In December, President Donald Trump signed the Tax Cuts and Jobs Act, which replaced the graduated corporate income tax structure and its previous top rate of 35% with a 21% rate, among other things.

“That’s a good thing in general,” Thomas Jones, counsel, McDermott Will & Emery L.L.P. in Chicago, told attendees of Business Insurance’s World Captive Forum in Fort Lauderdale, Florida, on Friday about the lowering the corporate tax rate. “There’s a flip side. Not that anyone sets up captives predominantly for tax purposes, but the tax bang for the buck is not quite as good anymore.”

While there are several relevant provisions for captive owners to be aware of, “not a huge deal, but nothing’s really favorable to taxpayers except the rate,” he added.

For example, the rule determining what constituted a controlled foreign corporation has been changed, said Bruce Wright, partner, Eversheds Sutherland (US) L.L.P. in New York. A CFC is generally defined as a foreign corporation in which U.S. persons owned more than 50% of the corporation’s stock, with the standard for insurers being that the combined voting power of all classes of stock had to exceed 25%. However, the definition of U.S. shareholder, which had been defined as a U.S. person that owns 10% or more of the voting stock of a foreign corporation, was expanded to also include U.S. persons that own 10% or more of the value of the stock of the foreign corporation.

“Now we have a value or vote test, rather than a vote test which then goes to a value test,” Mr.
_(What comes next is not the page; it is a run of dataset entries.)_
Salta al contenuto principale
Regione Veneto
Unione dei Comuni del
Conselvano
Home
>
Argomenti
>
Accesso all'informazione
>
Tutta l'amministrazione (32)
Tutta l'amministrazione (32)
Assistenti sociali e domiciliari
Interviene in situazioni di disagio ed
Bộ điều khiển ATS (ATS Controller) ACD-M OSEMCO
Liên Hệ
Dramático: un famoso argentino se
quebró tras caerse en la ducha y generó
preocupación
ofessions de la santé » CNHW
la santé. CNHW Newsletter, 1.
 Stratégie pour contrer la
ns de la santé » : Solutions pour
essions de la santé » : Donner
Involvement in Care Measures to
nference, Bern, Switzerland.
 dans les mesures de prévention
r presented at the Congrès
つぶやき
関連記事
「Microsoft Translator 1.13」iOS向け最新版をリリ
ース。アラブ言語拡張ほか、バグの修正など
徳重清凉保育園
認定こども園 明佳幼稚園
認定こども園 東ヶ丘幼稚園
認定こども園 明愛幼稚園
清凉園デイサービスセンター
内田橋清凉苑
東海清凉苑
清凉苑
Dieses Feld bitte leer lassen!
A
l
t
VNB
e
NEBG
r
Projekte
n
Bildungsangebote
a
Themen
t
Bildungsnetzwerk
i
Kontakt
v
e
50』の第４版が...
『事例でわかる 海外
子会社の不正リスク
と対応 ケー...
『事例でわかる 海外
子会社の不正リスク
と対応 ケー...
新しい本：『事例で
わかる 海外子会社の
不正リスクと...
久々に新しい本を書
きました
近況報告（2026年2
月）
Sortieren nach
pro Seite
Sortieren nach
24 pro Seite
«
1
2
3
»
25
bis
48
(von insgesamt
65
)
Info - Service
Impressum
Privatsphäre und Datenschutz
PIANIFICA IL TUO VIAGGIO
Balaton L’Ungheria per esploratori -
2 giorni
Wright said.

The passive foreign investment company provision was one of “probably the most convoluted of all” the provisions, he said. These rules are essentially designed to prevent U.S. persons from investing in corporations with a view toward not reporting the earnings and profits as they were earned in a foreign corporation, with penalties imposed on the taxes that must be paid on this income, he said.

A company is defined as a PFIC based on either income, meaning that at least 75% of the corporation’s gross income is “passive” income that is derived from investments rather than from the company’s regular business operations, or based on assets, meaning at least 50% of the company’s assets are investments that produce passive income or held for the production of passive income.
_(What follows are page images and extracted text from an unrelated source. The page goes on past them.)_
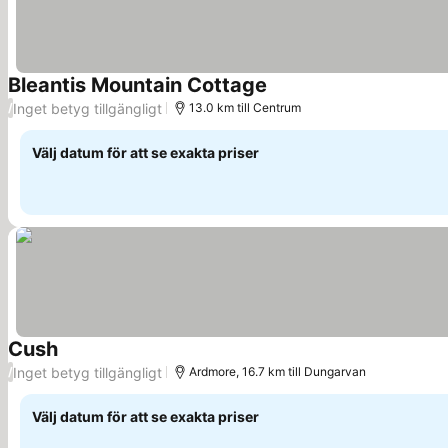
Bleantis Mountain Cottage
Inget betyg tillgängligt
/
13.0 km till Centrum
Välj datum för att se exakta priser
Cush
Inget betyg tillgängligt
/
Ardmore, 16.7 km till Dungarvan
Välj datum för att se exakta priser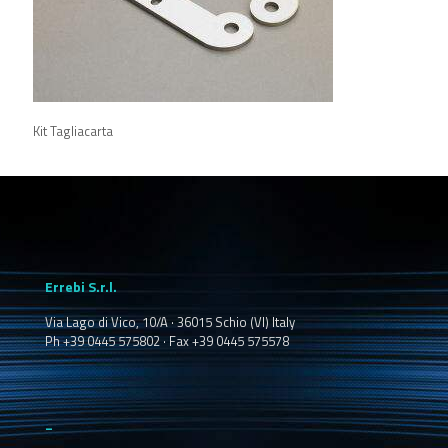
Kit Tagliacarta
Errebi S.r.l.
Via Lago di Vico, 10/A · 36015 Schio (VI) Italy
Ph +39 0445 575802 · Fax +39 0445 575578
_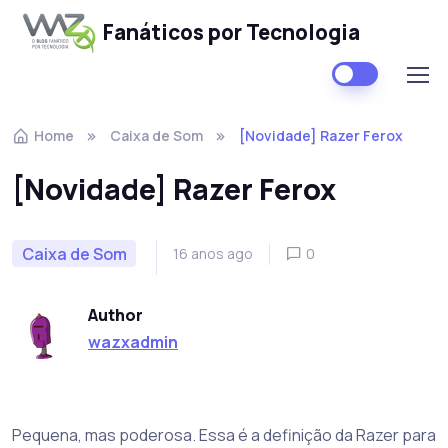
Fanáticos por Tecnologia
Skip to navigation
Skip to content
Home
Caixa de Som
[Novidade] Razer Ferox
[Novidade] Razer Ferox
Caixa de Som
16 anos ago
0
Author
wazxadmin
Pequena, mas poderosa. Essa é a definição da Razer para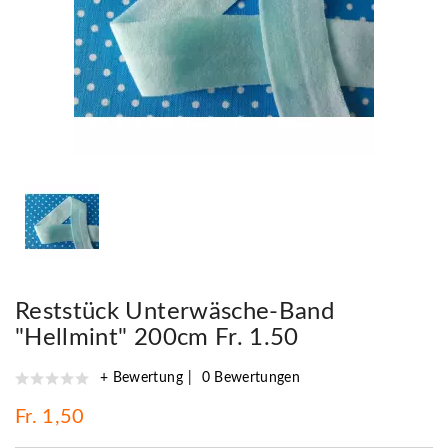
Reststück Unterwäsche-Band
"Hellmint" 200cm Fr. 1.50
+ Bewertung
0 Bewertungen
Fr. 1,50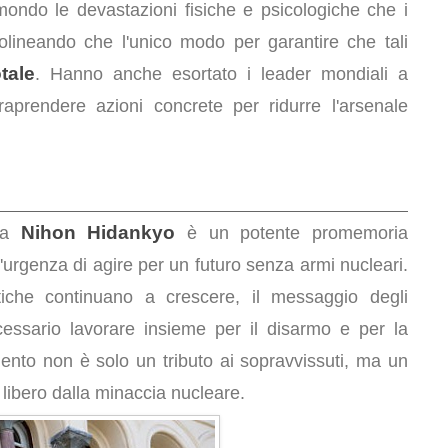
ondo le devastazioni fisiche e psicologiche che i
olineando che l'unico modo per garantire che tali
tale
. Hanno anche esortato i leader mondiali a
traprendere azioni concrete per ridurre l'arsenale
Nihon Hidankyo
a
è un potente promemoria
'urgenza di agire per un futuro senza armi nucleari.
iche continuano a crescere, il messaggio degli
essario lavorare insieme per il disarmo e per la
nto non è solo un tributo ai sopravvissuti, ma un
 libero dalla minaccia nucleare.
“If you think about the second test, the assets test, every single insurance company on the planet would flunk that test because all their assets are held in the production of passive income,” he said, adding that an exemption was added that a company was exempt if it was in the “active conduct” of the insurance business.

“Unfortunately, there is no regulation or rule that kind of tells you what that means,” Mr. Wright said.

In 2015, the Internal Revenue Service proposed rules that would determine what constituted active conduct, but the regulation was never promulgated after questions were raised about the proposal, he said.

While there are some technical issues that need to be fixed, “the consensus is, given the partisanship right now in D.C., it’s highly improbable for the next couple of years that you’ll have technical corrections,” Mr. Jones said.

The change that “has probably gotten the most publicity” in the tax reform discussions is the adoption of the Base Erosion Anti-Abuse Tax provision, Mr. Wright said. The BEAT provision, which aims to circumvent profit movement overseas, imposes a minimum tax on certain deductible payments made to a foreign affiliate, including payments such as management fees and royalties, but excluding costs of goods sold, beginning in tax years after Dec. 31, 2017. The BEAT provision by applying a minimum tax of 10% of taxable income.

But the calculation of the BEAT tax, which applies to both insurance and reinsurance premiums, is “very complicated,” he said.

Andrew Kush, chief administrative officer, Healthcare Services Group Inc. in Bensalem, Pennsylvania, said his organization was still assessing the tax reform implications for his captive, but “really, it’s a nonevent for us.”

“Tax reform doesn’t change 98% of the stuff that we do,” Mr. Jones said.